His name is Sir Conrad Stargard and I met him in the following manner. In the fall of 1231, word came from my father’s liege lord, Count Lambert, that we should send a knight to Lambert’s castle town to attend there on Easter and for the three months thereafter.
This was a duty that I eagerly sought for myself, for rumor had it that Okoitz was an excellent place for many reasons. Lambert’s table was reputed to be one of the best in Silesia and his wine cellar the best stocked in Poland. Also, Lambert took his droit du seigneur in a most unusual and, it seemed to me, a most delightful way. The lord of a manor naturally has the right to enjoy his peasant girls on the night before their wedding.
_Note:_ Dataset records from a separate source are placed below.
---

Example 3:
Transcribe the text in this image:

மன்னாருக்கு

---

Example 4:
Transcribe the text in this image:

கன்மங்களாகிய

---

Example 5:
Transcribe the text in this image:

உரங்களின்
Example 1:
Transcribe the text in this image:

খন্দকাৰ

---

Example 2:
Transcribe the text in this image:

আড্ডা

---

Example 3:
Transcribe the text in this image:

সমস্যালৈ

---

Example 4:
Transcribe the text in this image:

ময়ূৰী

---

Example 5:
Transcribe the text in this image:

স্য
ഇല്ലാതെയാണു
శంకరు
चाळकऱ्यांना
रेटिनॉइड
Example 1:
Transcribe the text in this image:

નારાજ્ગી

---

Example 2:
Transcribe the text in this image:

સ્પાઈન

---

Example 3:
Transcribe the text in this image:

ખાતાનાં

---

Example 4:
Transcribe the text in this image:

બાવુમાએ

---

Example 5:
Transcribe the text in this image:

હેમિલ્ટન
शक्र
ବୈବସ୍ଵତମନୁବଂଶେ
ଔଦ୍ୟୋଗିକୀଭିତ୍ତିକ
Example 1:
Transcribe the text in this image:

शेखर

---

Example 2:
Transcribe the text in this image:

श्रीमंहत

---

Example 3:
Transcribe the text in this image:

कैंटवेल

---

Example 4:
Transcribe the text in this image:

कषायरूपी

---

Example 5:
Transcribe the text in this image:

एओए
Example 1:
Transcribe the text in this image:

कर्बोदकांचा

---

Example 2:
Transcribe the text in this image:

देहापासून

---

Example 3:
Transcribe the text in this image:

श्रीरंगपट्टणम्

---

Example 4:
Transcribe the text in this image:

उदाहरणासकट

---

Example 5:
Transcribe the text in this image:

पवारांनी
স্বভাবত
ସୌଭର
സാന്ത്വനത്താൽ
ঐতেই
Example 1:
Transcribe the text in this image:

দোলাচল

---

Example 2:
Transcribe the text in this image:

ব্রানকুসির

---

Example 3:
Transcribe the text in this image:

My father is a vigorous man in most respects; but encouraged by my mother, he had long since declared himself too old for this duty and delegated the task to his sons.
My brothers and I diced for the responsibility and occasionally I won. Now, while the worst of copulations can fairly be described as excellent, these bouts were often less excellent than they could have been. While unmarried girls were presumed to be virgin, in fact they rarely were and a considerable number of them were obviously pregnant.